___ Data for review

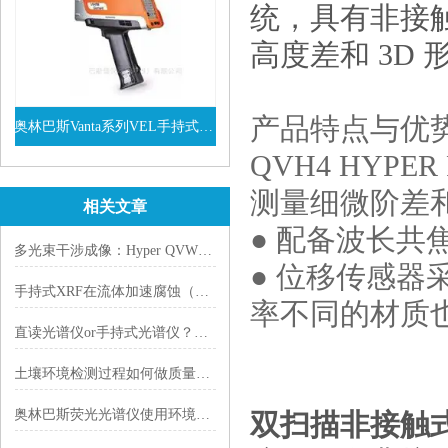
统，具有非接
高度差和 3D 
产品特点与优
奥林巴斯Vanta系列VEL手持式XRF光谱仪
QVH4 HYP
查看详情
测量细微阶差
相关文章
● 配备波长
多光束干涉成像：Hyper QVWLI 影像测量仪三维测量核心原理
● 位移传感器
手持式XRF在流体加速腐蚀（FAC）中的应用
率不同的材质
直读光谱仪or手持式光谱仪？这样选购就对
土壤环境检测过程如何做质量控制？
奥林巴斯荧光光谱仪使用环境要满足那些要求？
双扫描非接触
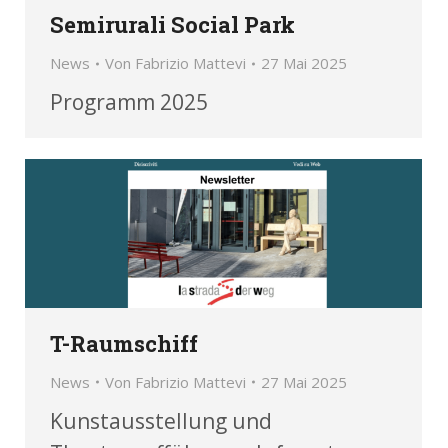
Semirurali Social Park
News
Von
Fabrizio Mattevi
27 Mai 2025
Programm 2025
T-Raumschiff
News
Von
Fabrizio Mattevi
27 Mai 2025
Kunstausstellung und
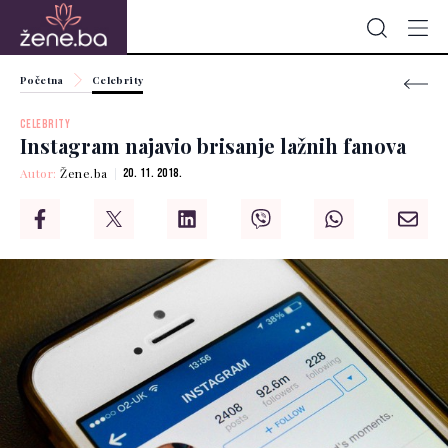
Početna
Celebrity
CELEBRITY
Instagram najavio brisanje lažnih fanova
Autor:
Žene.ba
20. 11. 2018.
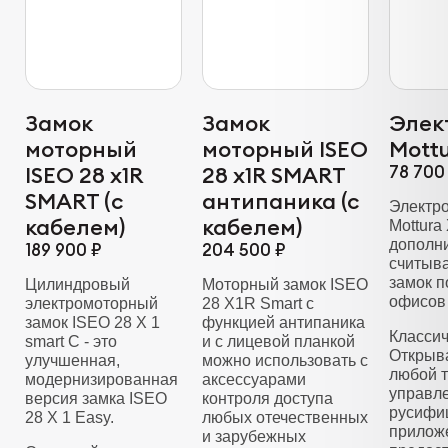
Замок
Замок
Элек
моторный
моторный ISEO
Mottu
ISEO 28 x1R
28 x1R SMART
78 700
SMART (с
антипаника (с
Электр
кабелем)
кабелем)
Mottura
дополни
189 900 ₽
204 500 ₽
считыва
замок п
Цилиндровый
Моторный замок ISEO
офисов 
электромоторный
28 X1R Smart с
замок ISEO 28 Х 1
функцией антипаника
Классич
smart C - это
и с лицевой планкой
Открыв
улучшенная,
можно использовать с
любой т
модернизированная
аксессуарами
управл
версия замка ISEO
контроля доступа
русифи
28 X 1 Easy.
любых отечественных
прилож
и зарубежных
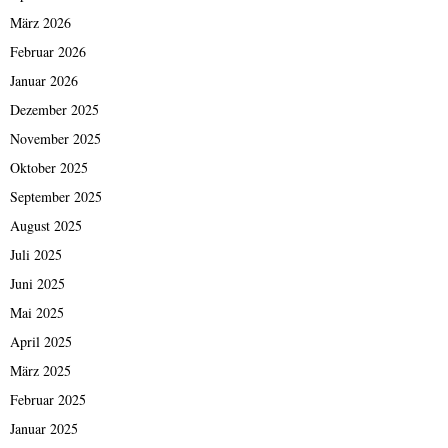
März 2026
Februar 2026
Januar 2026
Dezember 2025
November 2025
Oktober 2025
September 2025
August 2025
Juli 2025
Juni 2025
Mai 2025
April 2025
März 2025
Februar 2025
Januar 2025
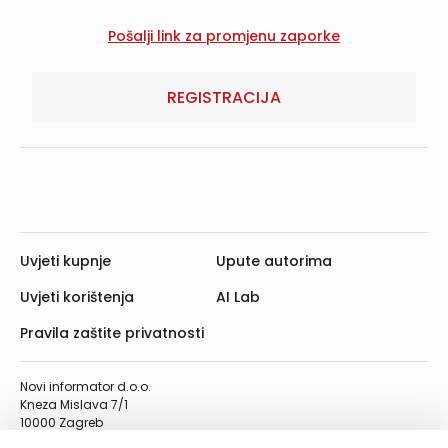
REGISTRACIJA
Uvjeti kupnje
Upute autorima
Uvjeti korištenja
AI Lab
Pravila zaštite privatnosti
Novi informator d.o.o.
Kneza Mislava 7/1
10000 Zagreb
Telefon: 01/4555-454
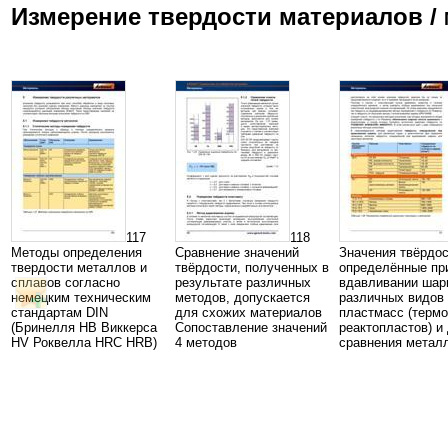
Измерение твердости материалов /
117
118
Методы определения
Сравнение значений
Значения твёрдо
твердости металлов и
твёрдости, полученных в
определённые пр
сплавов согласно
результате различных
вдавливании шар
немецким техническим
методов, допускается
различных видов
стандартам DIN
для схожих материалов
пластмасс (термо
(Бринелля HB Виккерса
Cопоставление значений
реактопластов) и
HV Роквелла HRC HRB)
4 методов
сравнения метал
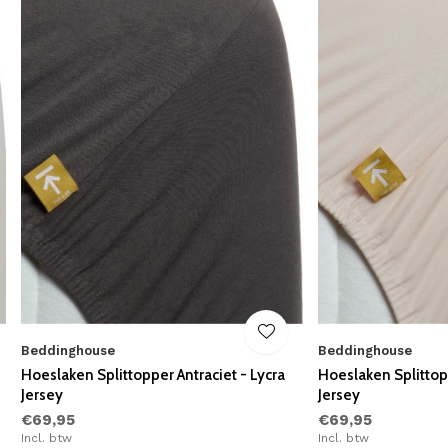
Beddinghouse
Beddinghouse
Hoeslaken Splittopper Antraciet - Lycra
Hoeslaken Splittop
Jersey
Jersey
€69,95
€69,95
Incl. btw
Incl. btw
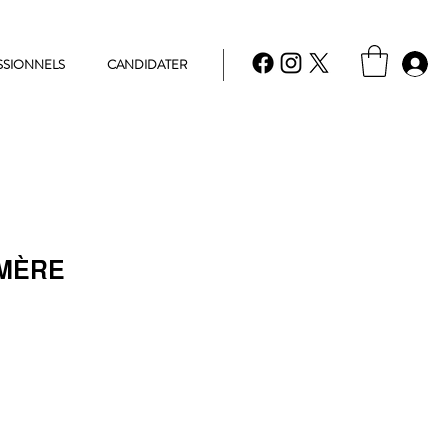
SSIONNELS
CANDIDATER
MÈRE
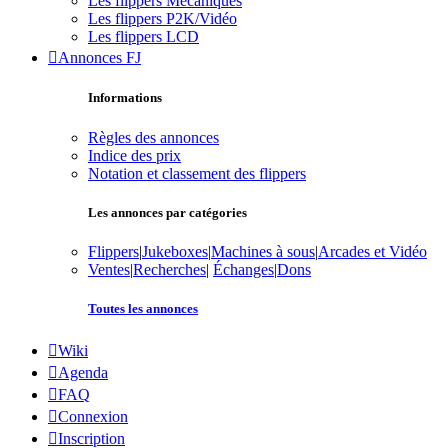
Les flippers Mécaniques
Les flippers P2K/Vidéo
Les flippers LCD
Annonces FJ
Informations
Règles des annonces
Indice des prix
Notation et classement des flippers
Les annonces par catégories
Flippers
|
Jukeboxes
|
Machines à sous
|
Arcades et Vidéo
Ventes
|
Recherches
|
Échanges
|
Dons
Toutes les annonces
Wiki
Agenda
FAQ
Connexion
Inscription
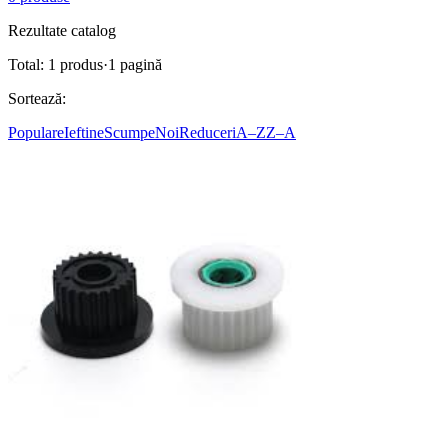
Rezultate catalog
Total:
1
produs
·
1
pagină
Sortează:
Populare
Ieftine
Scumpe
Noi
Reduceri
A–Z
Z–A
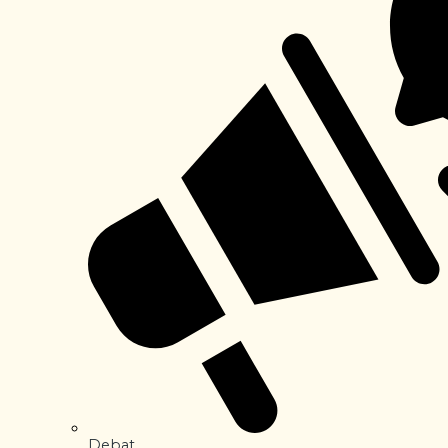
Debat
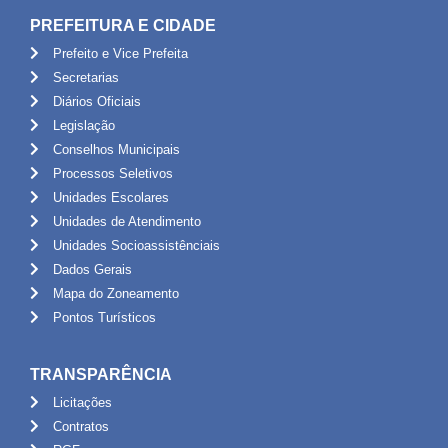
PREFEITURA E CIDADE
Prefeito e Vice Prefeita
Secretarias
Diários Oficiais
Legislação
Conselhos Municipais
Processos Seletivos
Unidades Escolares
Unidades de Atendimento
Unidades Socioassistênciais
Dados Gerais
Mapa do Zoneamento
Pontos Turísticos
TRANSPARÊNCIA
Licitações
Contratos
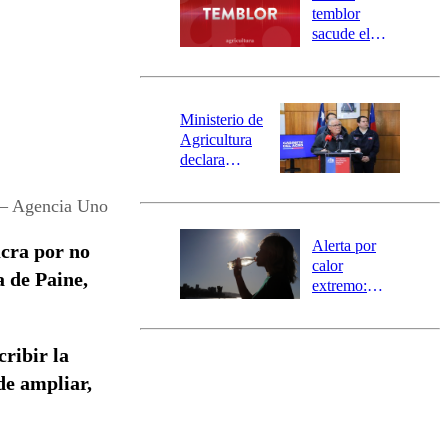
activa
temblor
mensajería
sacude el
SAE
norte del país:
revisa la
magnitud y el
epicentro
Ministerio de
Agricultura
declara
emergencia
agrícola para
 – Agencia Uno
la región de
Ñuble
Alerta por
ucra por no
calor
 de Paine,
extremo:
Senapred
activa Alerta
Temprana
ribir la
Preventiva en
de ampliar,
tres comunas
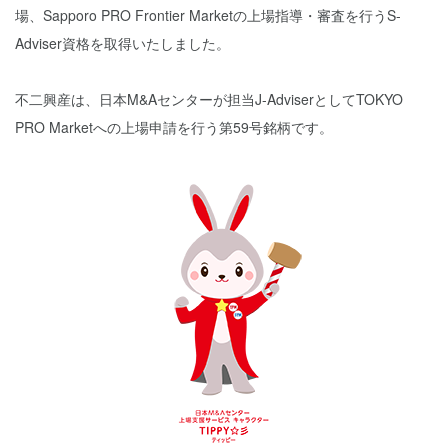
場、Sapporo PRO Frontier Marketの上場指導・審査を行うS-
Adviser資格を取得いたしました。
不二興産は、日本M&Aセンターが担当J-AdviserとしてTOKYO
PRO Marketへの上場申請を行う第59号銘柄です。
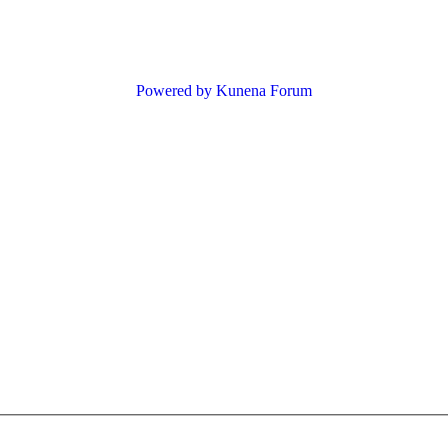
Powered by
Kunena Forum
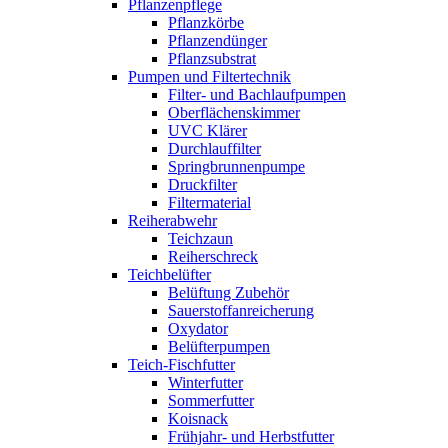
Pflanzenpflege
Pflanzkörbe
Pflanzendünger
Pflanzsubstrat
Pumpen und Filtertechnik
Filter- und Bachlaufpumpen
Oberflächenskimmer
UVC Klärer
Durchlauffilter
Springbrunnenpumpe
Druckfilter
Filtermaterial
Reiherabwehr
Teichzaun
Reiherschreck
Teichbelüfter
Belüftung Zubehör
Sauerstoffanreicherung
Oxydator
Belüfterpumpen
Teich-Fischfutter
Winterfutter
Sommerfutter
Koisnack
Frühjahr- und Herbstfutter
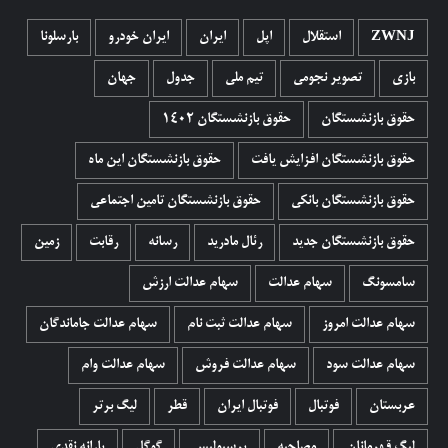
ZWNJ
استقلال
اپل
ایران
ایران خودرو
بارسلونا
بازی
تصویر نجومی
تیم ملی
جدول
جهان
حقوق بازنشستگان
حقوق بازنشستگان 1402
حقوق بازنشستگان افزایش یافت
حقوق بازنشستگان این ماه
حقوق بازنشستگان بانکی
حقوق بازنشستگان تامین اجتماعی
حقوق بازنشستگان جدید
رئال مادرید
رسانه
رقابت
زمین
سامسونگ
سهام عدالت
سهام عدالت ارزش
سهام عدالت امروز
سهام عدالت ثبت نام
سهام عدالت جاماندگان
سهام عدالت سود
سهام عدالت فروش
سهام عدالت وام
عربستان
فوتبال
فوتبال ایران
قطر
لیگ برتر
لیگ قهرمانان
مصاحبه
پرسپولیس
گوگل
یارانه نقدی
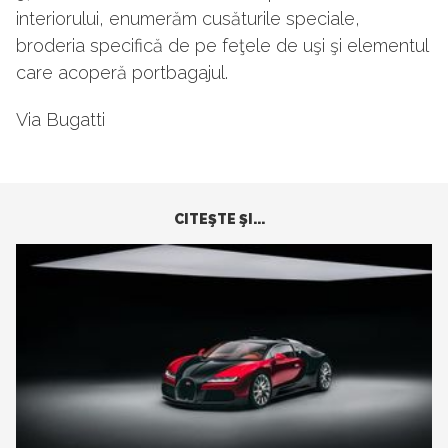
interiorului, enumerăm cusăturile speciale,
broderia specifică de pe feţele de uşi şi elementul
care acoperă portbagajul.
Via Bugatti
CITEŞTE ŞI...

______

Task:
Could you copy out, character for character, the text read from every listing above, leaving the pictures themselves out of your answer?

Result of this task:
统，具有非接
高度差和 3D 
产品特点与优
奥林巴斯Vanta系列VEL手持式XRF光谱仪
QVH4 HYP
查看详情
测量细微阶差
相关文章
● 配备波长
多光束干涉成像：Hyper QVWLI 影像测量仪三维测量核心原理
● 位移传感器
手持式XRF在流体加速腐蚀（FAC）中的应用
率不同的材质
直读光谱仪or手持式光谱仪？这样选购就对
土壤环境检测过程如何做质量控制？
奥林巴斯荧光光谱仪使用环境要满足那些要求？
双扫描非接触
Semirurali Social Park
News
Von
Fabrizio Mattevi
27 Mai 2025
Programm 2025
T-Raumschiff
News
Von
Fabrizio Mattevi
27 Mai 2025
Kunstausstellung und
Početna
Celebrity
CELEBRITY
Instagram najavio brisanje lažnih fanova
Autor:
Žene.ba
20. 11. 2018.
Замок
Замок
Элек
моторный
моторный ISEO
Mottu
ISEO 28 x1R
28 x1R SMART
78 700
SMART (с
антипаника (с
Электр
кабелем)
кабелем)
Mottura
дополни
189 900 ₽
204 500 ₽
считыва
замок п
Цилиндровый
Моторный замок ISEO
офисов 
электромоторный
28 X1R Smart с
замок ISEO 28 Х 1
функцией антипаника
Классич
smart C - это
и с лицевой планкой
Открыв
улучшенная,
можно использовать с
любой т
модернизированная
аксессуарами
управл
версия замка ISEO
контроля доступа
русифи
28 X 1 Easy.
любых отечественных
прилож
и зарубежных
März 2026
Februar 2026
Januar 2026
Dezember 2025
November 2025
Oktober 2025
September 2025
August 2025
Juli 2025
Juni 2025
Mai 2025
April 2025
März 2025
Februar 2025
Januar 2025
REGISTRACIJA
Uvjeti kupnje
Upute autorima
Uvjeti korištenja
AI Lab
Pravila zaštite privatnosti
Novi informator d.o.o.
Kneza Mislava 7/1
10000 Zagreb
Telefon: 01/4555-454
Измерение твердости материалов /
117
118
Методы определения
Сравнение значений
Значения твёрдо
твердости металлов и
твёрдости, полученных в
определённые пр
сплавов согласно
результате различных
вдавливании шар
немецким техническим
методов, допускается
различных видов
стандартам DIN
для схожих материалов
пластмасс (термо
(Бринелля HB Виккерса
Cопоставление значений
реактопластов) и
HV Роквелла HRC HRB)
4 методов
сравнения метал
Beddinghouse
Beddinghouse
Hoeslaken Splittopper Antraciet - Lycra
Hoeslaken Splittop
Jersey
Jersey
€69,95
€69,95
Incl. btw
Incl. btw
SSIONNELS
CANDIDATER
MÈRE
Les flippers Mécaniques
Les flippers P2K/Vidéo
Les flippers LCD
Annonces FJ
Informations
Règles des annonces
Indice des prix
Notation et classement des flippers
Les annonces par catégories
Flippers
|
Jukeboxes
|
Machines à sous
|
Arcades et Vidéo
Ventes
|
Recherches
|
Échanges
|
Dons
Toutes les annonces
Wiki
Agenda
FAQ
Connexion
Inscription
Rezultate catalog
Total:
1
produs
·
1
pagină
Sortează:
Populare
Ieftine
Scumpe
Noi
Reduceri
A–Z
Z–A
Debat
PREFEITURA E CIDADE
Prefeito e Vice Prefeita
Secretarias
Diários Oficiais
Legislação
Conselhos Municipais
Processos Seletivos
Unidades Escolares
Unidades de Atendimento
Unidades Socioassistênciais
Dados Gerais
Mapa do Zoneamento
Pontos Turísticos
TRANSPARÊNCIA
Licitações
Contratos
activa
temblor
mensajería
sacude el
SAE
norte del país:
revisa la
magnitud y el
epicentro
Ministerio de
Agricultura
declara
emergencia
agrícola para
 – Agencia Uno
la región de
Ñuble
Alerta por
ucra por no
calor
 de Paine,
extremo:
Senapred
activa Alerta
Temprana
ribir la
Preventiva en
de ampliar,
tres comunas
場、Sapporo PRO Frontier Marketの上場指導・審査を行うS-
Adviser資格を取得いたしました。
不二興産は、日本M&Aセンターが担当J-AdviserとしてTOKYO
PRO Marketへの上場申請を行う第59号銘柄です。
Powered by
Kunena Forum
Pflanzenpflege
Pflanzkörbe
Pflanzendünger
Pflanzsubstrat
Pumpen und Filtertechnik
Filter- und Bachlaufpumpen
Oberflächenskimmer
UVC Klärer
Durchlauffilter
Springbrunnenpumpe
Druckfilter
Filtermaterial
Reiherabwehr
Teichzaun
Reiherschreck
Teichbelüfter
Belüftung Zubehör
Sauerstoffanreicherung
Oxydator
Belüfterpumpen
Teich-Fischfutter
Winterfutter
Sommerfutter
Koisnack
Frühjahr- und Herbstfutter
ZWNJ
استقلال
اپل
ایران
ایران خودرو
بارسلونا
بازی
تصویر نجومی
تیم ملی
جدول
جهان
حقوق بازنشستگان
حقوق بازنشستگان 1402
حقوق بازنشستگان افزایش یافت
حقوق بازنشستگان این ماه
حقوق بازنشستگان بانکی
حقوق بازنشستگان تامین اجتماعی
حقوق بازنشستگان جدید
رئال مادرید
رسانه
رقابت
زمین
سامسونگ
سهام عدالت
سهام عدالت ارزش
سهام عدالت امروز
سهام عدالت ثبت نام
سهام عدالت جاماندگان
سهام عدالت سود
سهام عدالت فروش
سهام عدالت وام
عربستان
فوتبال
فوتبال ایران
قطر
لیگ برتر
لیگ قهرمانان
مصاحبه
پرسپولیس
گوگل
یارانه نقدی
interiorului, enumerăm cusăturile speciale,
broderia specifică de pe feţele de uşi şi elementul
care acoperă portbagajul.
Via Bugatti
CITEŞTE ŞI...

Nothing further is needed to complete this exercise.